Reviewer #3 (Recommendations for the authors):

(1) The western blot results in Figure 4D probing for H3, H3.3, and H3K115ac use Ponceau S staining, presumably of an area of the membrane where histones might be expected to migrate, as a measure of loading. However, the Ponceau S bands appear uniformly weaker in the H3.3KO lanes, yet despite this, blotting with H3.3 antibody detects a band in H3.3 knockout ESCs, suggesting that the antibody does not have a high degree of specificity. Again, a blocking experiment with appropriate peptides would instill more confidence in the specificity of these reagents, and/or the authors could provide independent validation of the knockout model to differentiate between a partial knockout or antibody cross-reactivity (e.g., by Sanger sequencing).

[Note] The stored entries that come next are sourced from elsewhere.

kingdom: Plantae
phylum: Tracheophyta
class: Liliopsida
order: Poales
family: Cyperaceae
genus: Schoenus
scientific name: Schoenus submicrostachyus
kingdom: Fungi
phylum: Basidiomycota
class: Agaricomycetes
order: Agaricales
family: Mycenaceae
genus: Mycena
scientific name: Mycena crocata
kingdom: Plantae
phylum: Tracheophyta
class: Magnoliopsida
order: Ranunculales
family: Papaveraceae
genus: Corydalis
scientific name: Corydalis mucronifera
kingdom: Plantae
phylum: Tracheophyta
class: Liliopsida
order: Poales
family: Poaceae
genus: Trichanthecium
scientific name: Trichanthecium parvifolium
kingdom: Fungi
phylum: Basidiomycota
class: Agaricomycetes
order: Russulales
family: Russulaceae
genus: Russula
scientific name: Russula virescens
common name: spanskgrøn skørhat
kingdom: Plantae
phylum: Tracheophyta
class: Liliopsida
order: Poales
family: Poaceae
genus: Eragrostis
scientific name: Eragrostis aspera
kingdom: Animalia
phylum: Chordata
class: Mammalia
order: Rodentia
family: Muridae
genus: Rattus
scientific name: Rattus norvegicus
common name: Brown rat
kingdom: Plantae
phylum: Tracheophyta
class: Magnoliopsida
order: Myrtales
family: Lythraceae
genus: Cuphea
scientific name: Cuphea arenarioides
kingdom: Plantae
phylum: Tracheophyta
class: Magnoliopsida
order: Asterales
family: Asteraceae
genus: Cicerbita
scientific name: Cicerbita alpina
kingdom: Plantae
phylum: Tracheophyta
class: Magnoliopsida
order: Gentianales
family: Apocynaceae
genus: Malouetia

In a revised Fig. S4H we now show the whole gel corresponding to this blot but including co-staining with an antibody for H4 to provide a better loading control. We also provide a biological replicate of this Western blot in the lower panel of Fig. S4H.

(2) The manuscript would benefit from in vitro follow-up and validation, but if the authors intend to keep the manuscript primarily in silico, I suggest dedicating a few lines in each section to explain the plots, their axes, and their purpose, as well as to assist with interpretation, rather than directly discussing the results. This would make the manuscript more accessible and understandable for a broader audience in the field of epigenetics.

In the revised version, we have tried to improve the text to make the data more accessible to a broad audience.